→ **Exercise aim**
Write out the full listing exactly as given, minus the images.

→ **Dataset records**

= = = =

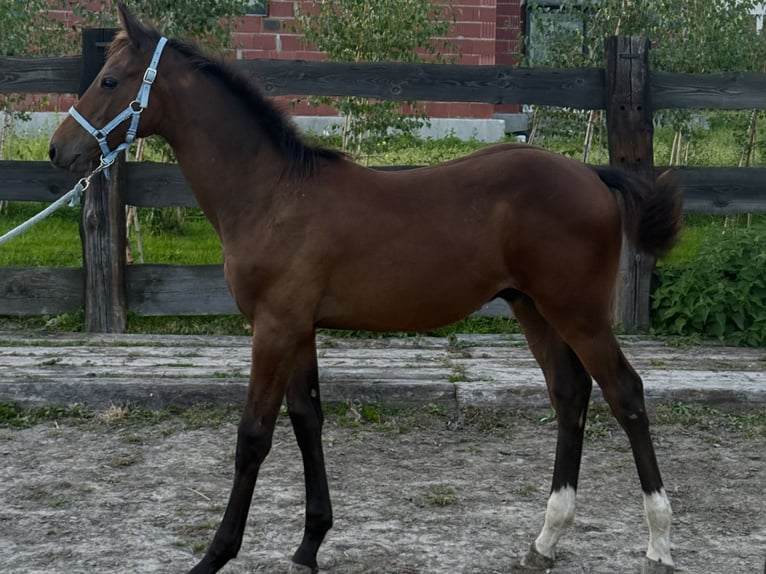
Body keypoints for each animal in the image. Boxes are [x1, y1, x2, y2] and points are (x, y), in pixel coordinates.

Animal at [49, 4, 682, 573]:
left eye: (109, 80)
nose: (59, 151)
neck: (273, 192)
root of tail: (593, 173)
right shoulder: (299, 329)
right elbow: (307, 420)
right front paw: (309, 545)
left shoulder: (273, 328)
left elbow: (254, 435)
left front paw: (215, 554)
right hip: (534, 309)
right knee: (570, 395)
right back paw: (546, 541)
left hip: (578, 312)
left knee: (625, 393)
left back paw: (659, 540)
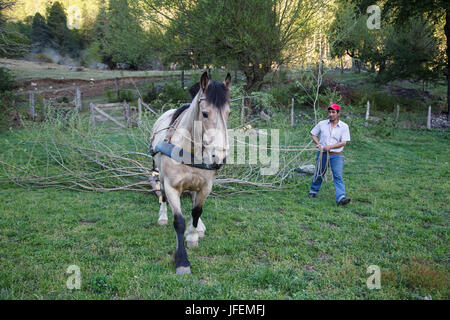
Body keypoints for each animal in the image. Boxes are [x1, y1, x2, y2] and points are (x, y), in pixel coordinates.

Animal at [149, 71, 232, 274]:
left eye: (228, 113)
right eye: (205, 113)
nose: (219, 158)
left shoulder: (205, 186)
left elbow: (196, 211)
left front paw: (193, 236)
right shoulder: (171, 186)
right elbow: (178, 220)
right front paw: (182, 261)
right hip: (160, 176)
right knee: (162, 196)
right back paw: (163, 216)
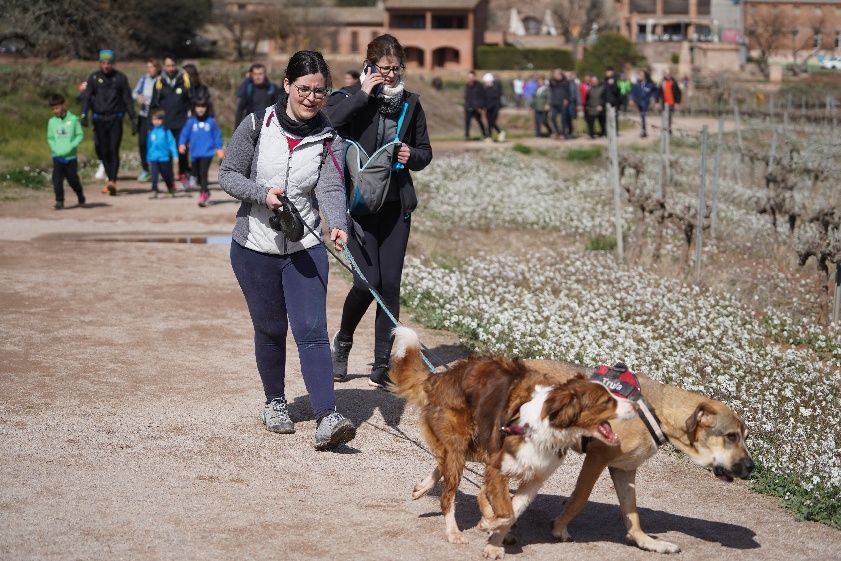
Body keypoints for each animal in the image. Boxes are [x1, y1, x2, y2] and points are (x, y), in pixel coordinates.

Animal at [390, 326, 632, 556]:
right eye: (605, 401)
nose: (635, 406)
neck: (546, 424)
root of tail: (442, 376)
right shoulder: (497, 468)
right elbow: (506, 512)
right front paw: (488, 525)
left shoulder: (533, 479)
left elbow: (512, 512)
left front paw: (494, 541)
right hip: (463, 442)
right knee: (448, 494)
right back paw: (453, 531)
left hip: (477, 443)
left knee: (444, 464)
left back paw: (423, 488)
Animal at [524, 358, 756, 552]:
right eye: (731, 436)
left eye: (745, 436)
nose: (752, 467)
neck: (659, 412)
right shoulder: (597, 457)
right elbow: (580, 497)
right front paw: (559, 528)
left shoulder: (624, 469)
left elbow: (632, 512)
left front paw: (645, 541)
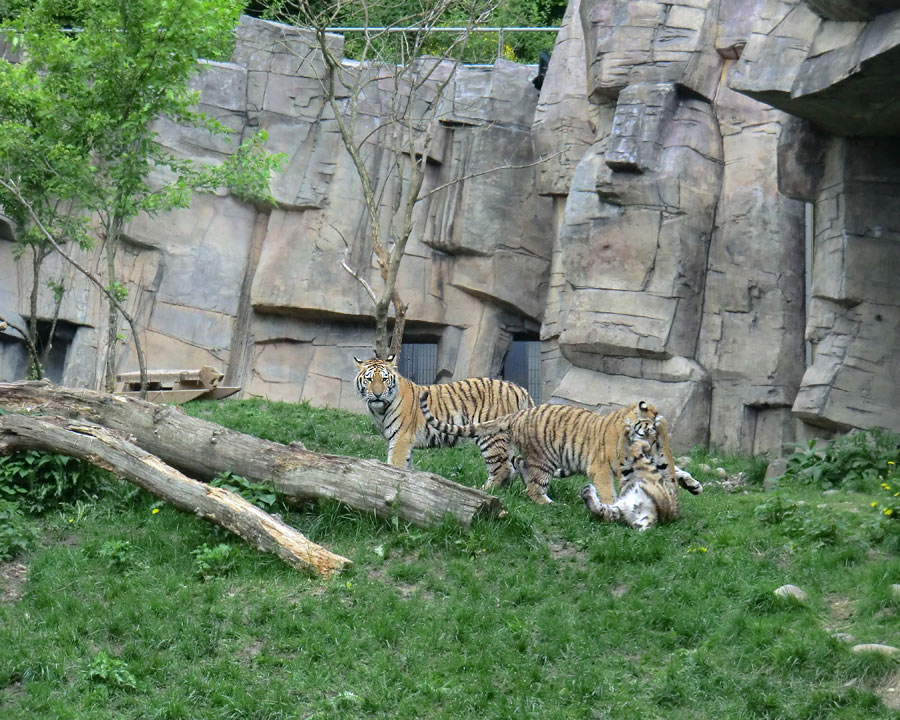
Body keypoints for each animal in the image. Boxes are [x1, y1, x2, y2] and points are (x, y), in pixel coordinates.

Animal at [354, 352, 536, 484]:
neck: (379, 410)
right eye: (369, 379)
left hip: (491, 434)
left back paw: (484, 490)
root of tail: (520, 389)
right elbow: (407, 466)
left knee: (503, 467)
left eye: (384, 379)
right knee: (512, 467)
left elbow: (395, 465)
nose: (378, 394)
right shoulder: (405, 442)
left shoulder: (401, 439)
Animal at [422, 388, 684, 506]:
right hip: (544, 459)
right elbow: (608, 492)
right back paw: (551, 504)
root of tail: (518, 414)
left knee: (520, 465)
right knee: (533, 488)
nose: (657, 445)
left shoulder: (627, 469)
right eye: (651, 427)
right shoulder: (601, 468)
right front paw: (611, 507)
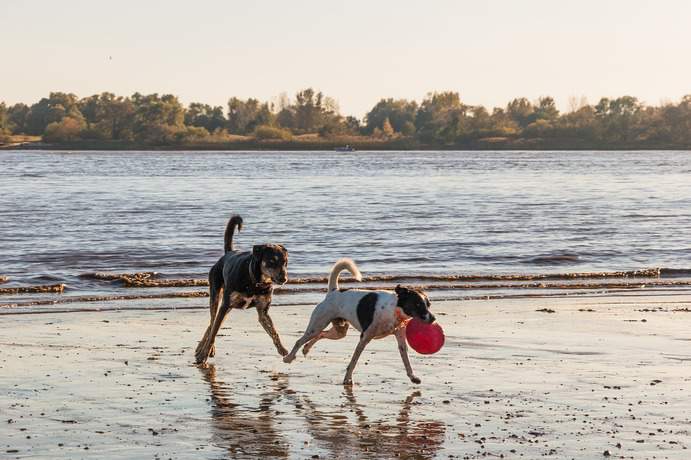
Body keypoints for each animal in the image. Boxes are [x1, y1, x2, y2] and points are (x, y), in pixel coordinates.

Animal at [196, 214, 290, 364]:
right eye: (271, 261)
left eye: (285, 262)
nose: (284, 279)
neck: (255, 282)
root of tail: (228, 253)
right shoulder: (225, 305)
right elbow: (214, 331)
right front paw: (203, 355)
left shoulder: (263, 311)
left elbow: (273, 331)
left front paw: (282, 349)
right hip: (217, 296)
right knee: (212, 321)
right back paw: (204, 349)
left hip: (227, 305)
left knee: (212, 323)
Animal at [284, 258, 436, 384]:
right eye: (418, 304)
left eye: (428, 305)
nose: (434, 319)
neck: (393, 310)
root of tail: (334, 292)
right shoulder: (364, 338)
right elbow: (353, 361)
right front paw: (347, 379)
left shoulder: (400, 338)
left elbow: (406, 360)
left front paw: (412, 376)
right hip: (317, 325)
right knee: (300, 340)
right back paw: (289, 357)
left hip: (339, 331)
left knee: (321, 334)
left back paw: (306, 349)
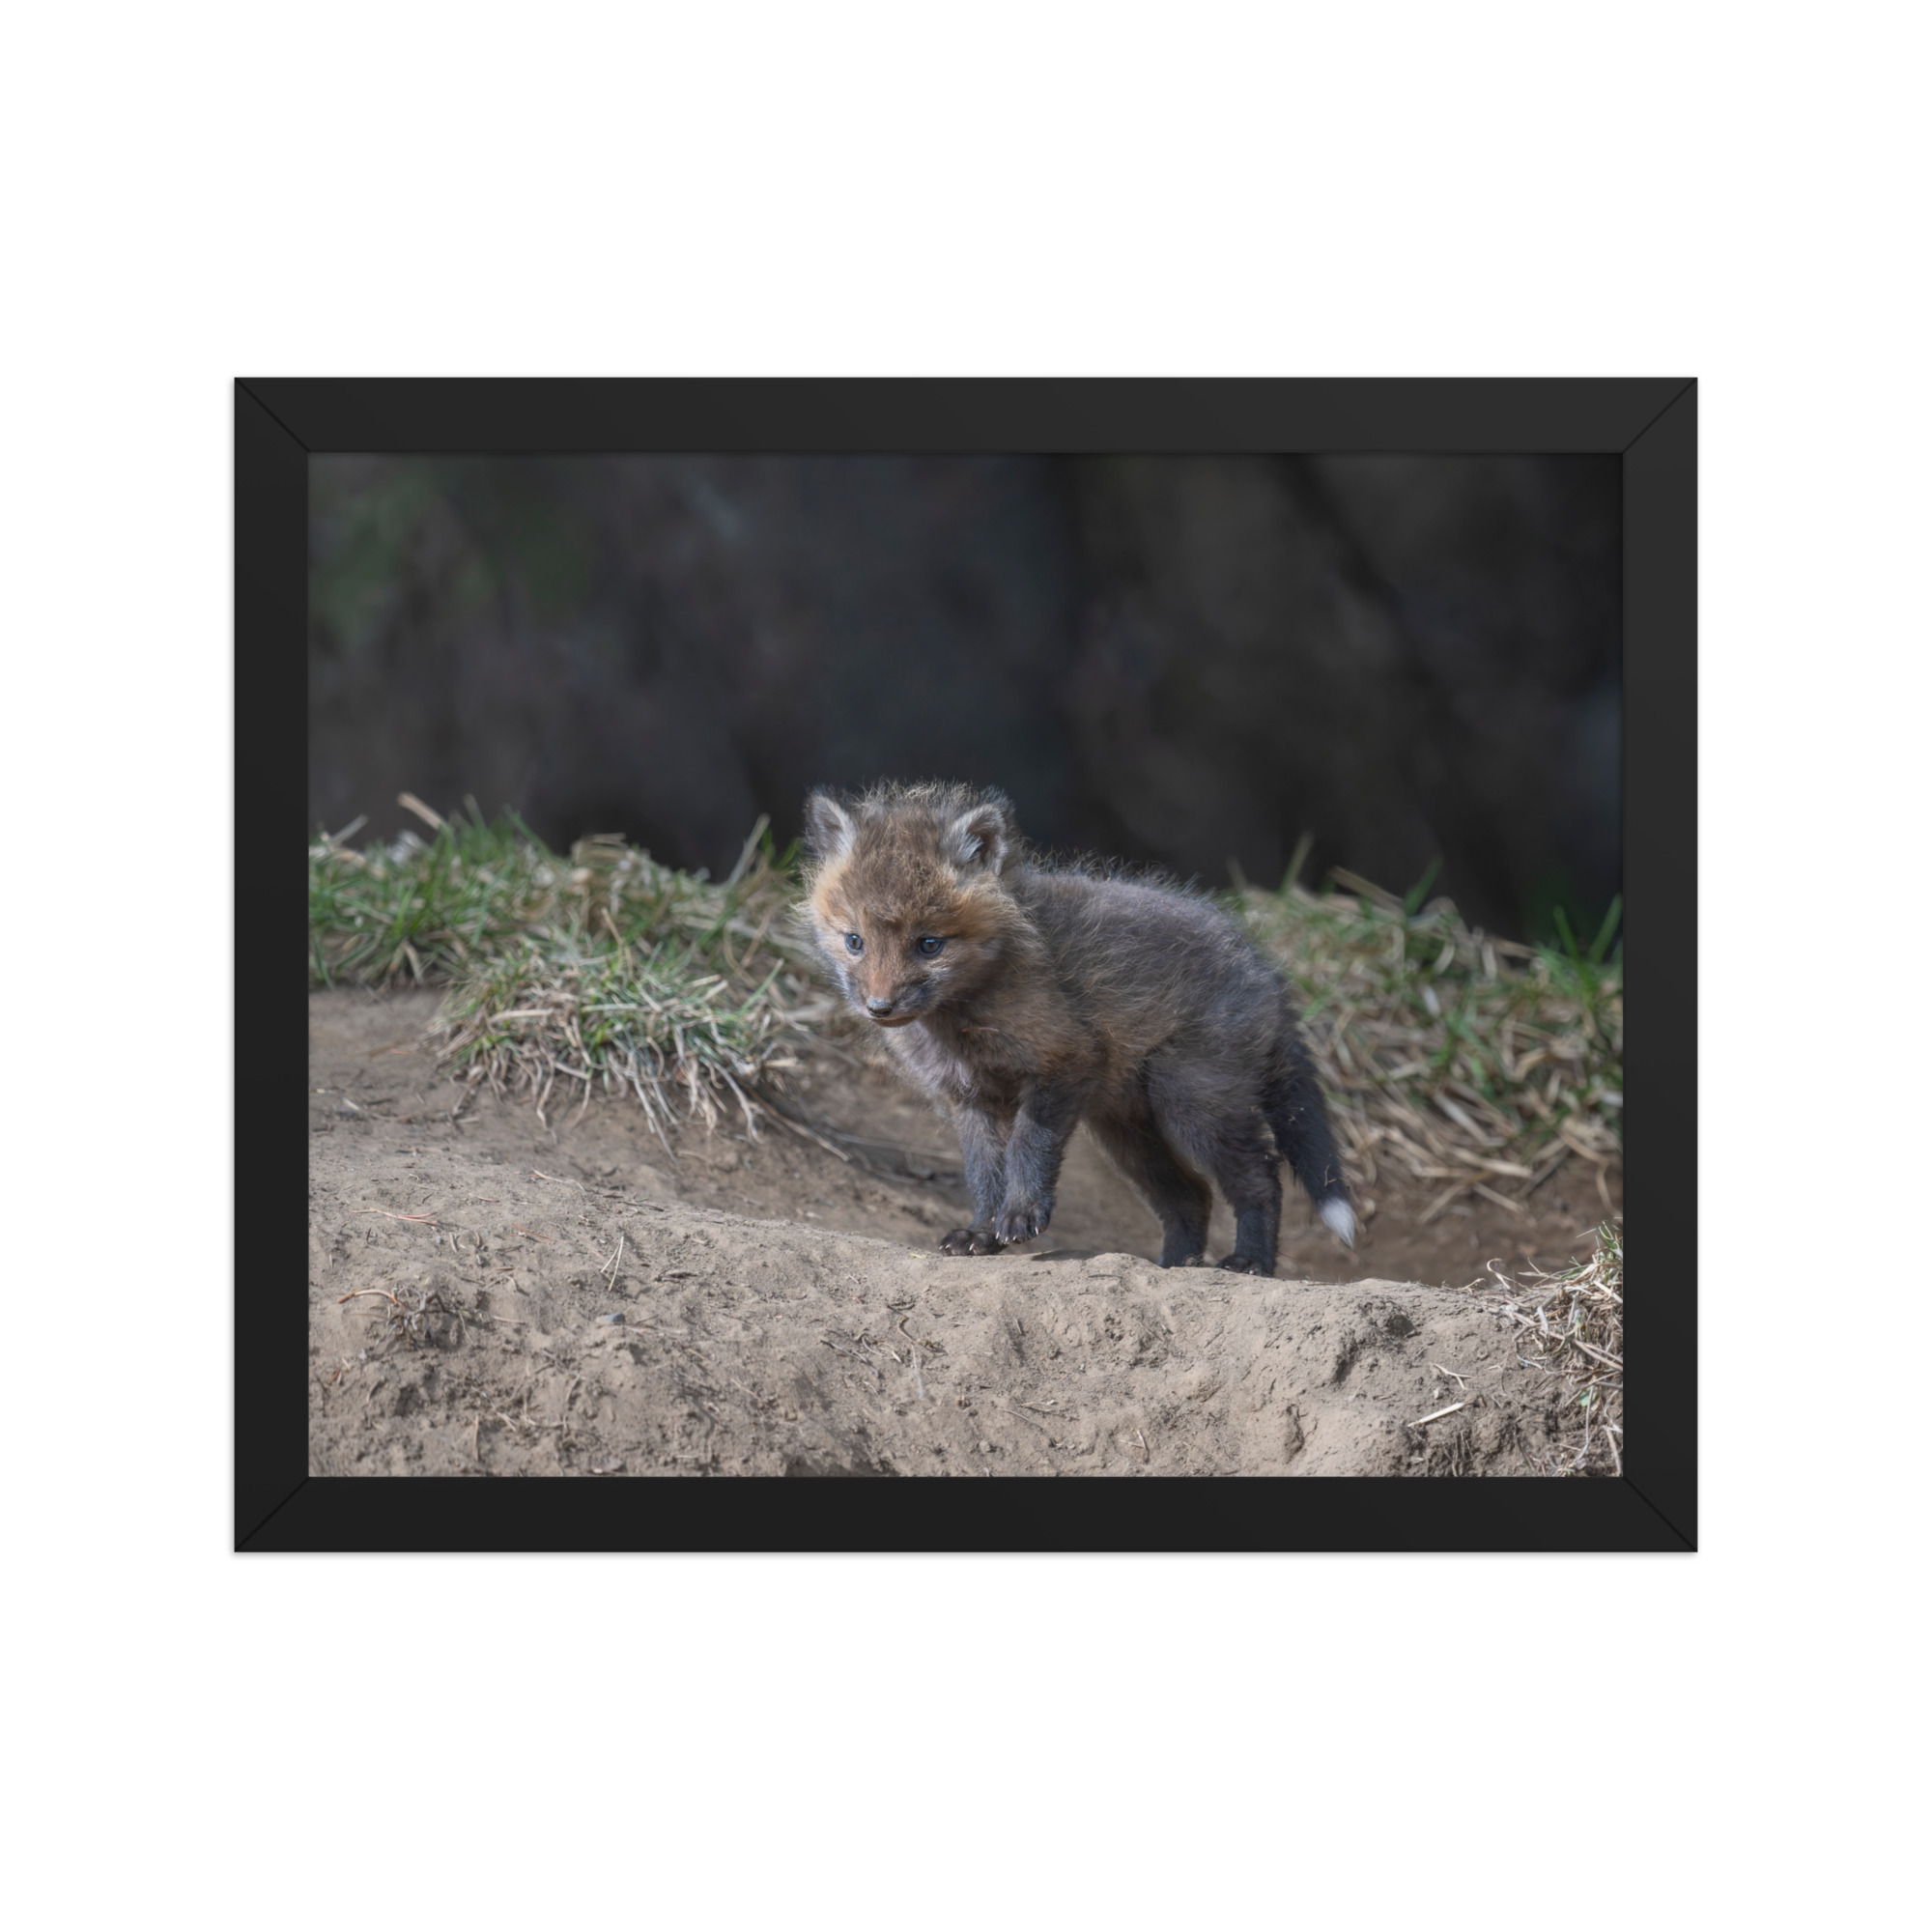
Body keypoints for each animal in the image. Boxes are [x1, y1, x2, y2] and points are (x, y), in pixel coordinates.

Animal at [799, 780, 1355, 1276]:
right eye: (854, 941)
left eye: (929, 944)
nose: (879, 1007)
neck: (962, 1023)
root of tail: (1266, 970)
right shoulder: (970, 1098)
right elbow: (984, 1173)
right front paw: (981, 1232)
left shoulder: (1063, 1062)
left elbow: (1028, 1148)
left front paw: (1021, 1215)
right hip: (1128, 1133)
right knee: (1191, 1196)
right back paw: (1175, 1266)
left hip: (1193, 1105)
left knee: (1261, 1177)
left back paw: (1251, 1262)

= = = =

→ **Answer below**
Body keypoints for each animal in the image. Boxes are [x1, y1, x2, y2] and points are (x, y), in pixel coordinates.

Animal at [49, 4, 682, 573]:
left eye: (109, 80)
nose: (59, 151)
neck: (273, 192)
root of tail: (593, 173)
right shoulder: (299, 329)
right elbow: (307, 420)
right front paw: (309, 545)
left shoulder: (273, 328)
left elbow: (254, 435)
left front paw: (215, 554)
right hip: (534, 309)
right knee: (570, 395)
right back paw: (546, 541)
left hip: (578, 312)
left knee: (625, 393)
left back paw: (659, 540)
Body keypoints for each animal in the image. Boxes are [x1, y1, x2, y2] and points are (x, y), in pixel coordinates.

Animal at [149, 71, 232, 274]:
left eye: (228, 113)
right eye: (205, 113)
nose: (219, 158)
left shoulder: (205, 186)
left elbow: (196, 211)
left front paw: (193, 236)
right shoulder: (171, 186)
right elbow: (178, 220)
right front paw: (182, 261)
right hip: (160, 176)
right knee: (162, 196)
right back paw: (163, 216)
Body keypoints for each animal in the image. Boxes are [x1, y1, x2, y2] and points are (x, y), in pixel coordinates.

Animal at [390, 326, 632, 556]:
right eye: (605, 401)
nose: (635, 406)
neck: (546, 424)
root of tail: (442, 376)
right shoulder: (497, 468)
right elbow: (506, 512)
right front paw: (488, 525)
left shoulder: (533, 479)
left elbow: (512, 512)
left front paw: (494, 541)
right hip: (463, 442)
right knee: (448, 494)
right back paw: (453, 531)
left hip: (477, 443)
left knee: (444, 464)
left back paw: (423, 488)
Animal at [524, 358, 756, 552]:
right eye: (731, 436)
left eye: (745, 436)
nose: (752, 467)
neck: (659, 412)
right shoulder: (597, 457)
right elbow: (580, 497)
right front paw: (559, 528)
left shoulder: (624, 469)
left elbow: (632, 512)
left front paw: (645, 541)
Body keypoints for each animal in the image. Boxes are [x1, y1, x2, y2] and points are (x, y), in pixel coordinates.

Animal at [354, 352, 536, 484]:
neck: (379, 410)
right eye: (369, 379)
left hip: (491, 434)
left back paw: (484, 490)
root of tail: (520, 389)
right elbow: (407, 466)
left knee: (503, 467)
left eye: (384, 379)
right knee: (512, 467)
left elbow: (395, 465)
nose: (378, 394)
right shoulder: (405, 442)
left shoulder: (401, 439)
Animal at [422, 388, 684, 506]:
right hip: (544, 459)
right elbow: (608, 492)
right back paw: (551, 504)
root of tail: (518, 414)
left knee: (520, 465)
right knee: (533, 488)
nose: (657, 445)
left shoulder: (627, 469)
right eye: (651, 427)
right shoulder: (601, 468)
right front paw: (611, 507)
Body keypoints for each animal in the image. Boxes are [x1, y1, x2, y2] and points are (x, y), in pixel coordinates.

Animal at [196, 214, 290, 364]:
right eye: (271, 261)
left eye: (285, 262)
nose: (284, 279)
neck: (255, 282)
root of tail: (228, 253)
right shoulder: (225, 305)
right elbow: (214, 331)
right front paw: (203, 355)
left shoulder: (263, 311)
left elbow: (273, 331)
left front paw: (282, 349)
right hip: (217, 296)
right knee: (212, 321)
right back paw: (204, 349)
left hip: (227, 305)
left knee: (212, 323)
Animal at [284, 258, 436, 384]:
right eye: (418, 304)
left eye: (428, 305)
nose: (434, 319)
neck: (393, 310)
root of tail: (334, 292)
right shoulder: (364, 338)
right elbow: (353, 361)
right front paw: (347, 379)
left shoulder: (400, 338)
left elbow: (406, 360)
left front paw: (412, 376)
right hip: (317, 325)
right knee: (300, 340)
right back paw: (289, 357)
left hip: (339, 331)
left knee: (321, 334)
left back paw: (306, 349)
Body keypoints for each animal in the image. Boxes are [x1, y1, x2, y2] and points are (x, y), in pixel coordinates.

Animal at [799, 780, 1355, 1276]:
right eye: (854, 941)
left eye: (929, 944)
nose: (879, 1007)
neck: (962, 1023)
root of tail: (1266, 970)
right shoulder: (970, 1098)
right elbow: (984, 1173)
right front paw: (981, 1232)
left shoulder: (1063, 1062)
left elbow: (1028, 1148)
left front paw: (1021, 1215)
right hip: (1128, 1133)
right knee: (1191, 1196)
right back paw: (1175, 1266)
left hip: (1193, 1105)
left knee: (1261, 1177)
left back paw: (1251, 1262)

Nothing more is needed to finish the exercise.